Effects of class III antiarrhythmic agents in an in vitro rabbit model of spontaneous torsades de pointe.

Acquired long QT syndrome develops as a result of pharmacological interventions that prolong action potential duration. Excessive action potential prolongation may lead to torsade de pointes, a potentially fatal arrhythmia. To study this arrhythmia, in vivo models have been developed, but are difficult to interpret due to the complex nature of the intact metabolic, nervous and humoral systems. To more clearly examine the propensity of various Class III agents to elicit torsades de pointe, an in vitro model of spontaneous torsades de pointe was used in isolated perfused rabbit hearts. Male New Zealand white rabbits were anesthetized with sodium pentobarbital, and hearts isolated and perfused in a Langendorff apparatus.
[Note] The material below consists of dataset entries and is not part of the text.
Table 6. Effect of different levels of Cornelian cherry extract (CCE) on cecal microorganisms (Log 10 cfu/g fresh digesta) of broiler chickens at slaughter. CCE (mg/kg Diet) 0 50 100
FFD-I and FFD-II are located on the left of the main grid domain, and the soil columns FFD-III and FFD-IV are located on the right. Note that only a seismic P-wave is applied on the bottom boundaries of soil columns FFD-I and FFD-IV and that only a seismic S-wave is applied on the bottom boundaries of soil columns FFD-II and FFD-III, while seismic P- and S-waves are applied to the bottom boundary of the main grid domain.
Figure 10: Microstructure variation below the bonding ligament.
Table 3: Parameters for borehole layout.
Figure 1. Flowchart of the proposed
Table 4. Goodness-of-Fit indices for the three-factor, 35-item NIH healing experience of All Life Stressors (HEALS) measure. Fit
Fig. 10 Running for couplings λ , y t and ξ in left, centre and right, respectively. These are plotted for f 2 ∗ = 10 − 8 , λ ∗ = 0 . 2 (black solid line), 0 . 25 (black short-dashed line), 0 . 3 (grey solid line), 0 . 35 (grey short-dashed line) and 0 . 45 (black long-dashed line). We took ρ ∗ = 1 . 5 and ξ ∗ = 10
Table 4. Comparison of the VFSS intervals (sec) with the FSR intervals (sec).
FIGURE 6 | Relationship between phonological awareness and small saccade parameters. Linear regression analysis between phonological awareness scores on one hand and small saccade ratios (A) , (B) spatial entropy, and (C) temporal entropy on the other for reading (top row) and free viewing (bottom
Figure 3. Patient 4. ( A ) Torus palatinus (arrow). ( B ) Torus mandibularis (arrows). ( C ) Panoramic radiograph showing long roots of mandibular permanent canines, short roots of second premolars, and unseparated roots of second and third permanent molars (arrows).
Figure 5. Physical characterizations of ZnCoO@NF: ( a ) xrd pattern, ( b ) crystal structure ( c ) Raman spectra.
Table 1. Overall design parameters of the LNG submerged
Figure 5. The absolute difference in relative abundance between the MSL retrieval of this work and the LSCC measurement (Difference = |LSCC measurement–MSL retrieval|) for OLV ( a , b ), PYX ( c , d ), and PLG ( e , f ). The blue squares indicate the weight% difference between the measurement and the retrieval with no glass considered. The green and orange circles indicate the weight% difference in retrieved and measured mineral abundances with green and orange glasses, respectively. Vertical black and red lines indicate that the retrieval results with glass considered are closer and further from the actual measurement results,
Electrocardiogram and epicardial monophasic action potentials were continuously recorded, and methoxamine (30 nM) and acetylcholine (0.3 microM) were given throughout the experiment. After 10 min of methoxamine and acetylcholine perfusion, Class III agents, dofetilide (0.1 to 0.7 microM), E-4031 (0.1 to 0.5 microM), D-sotalol (10 to 30 microM), or clofilium (0.1 to 0.3 microM), were given. All agents, except D-sotalol, induced torsades de pointe in 100% of hearts tested. D-Sotalol (30 microM) elicited a low incidence of torsades de pointe (25%). This could be explained by the limited prolongation of action potential duration with D-sotalol as compared to other Class III agents under these conditions. Dofetilide, a selective Class III agent, alone did not induce torsades de pointe. Nadolol (3 microM), a beta-adrenoceptor antagonist, increased the propensity of dofetilide to elicit torsades de pointe. In conclusion, increases in action potential duration (i.e., using Class III agents) in combination with a low heart rate (muscarinic receptor stimulation) and increases in intracellular Ca2+ (alpha-adrenoceptor stimulation) are needed to develop torsades de pointe in this model. Modulating these systems may provide us with new insights into preventing the initiation or maintenance of this arrhythmia.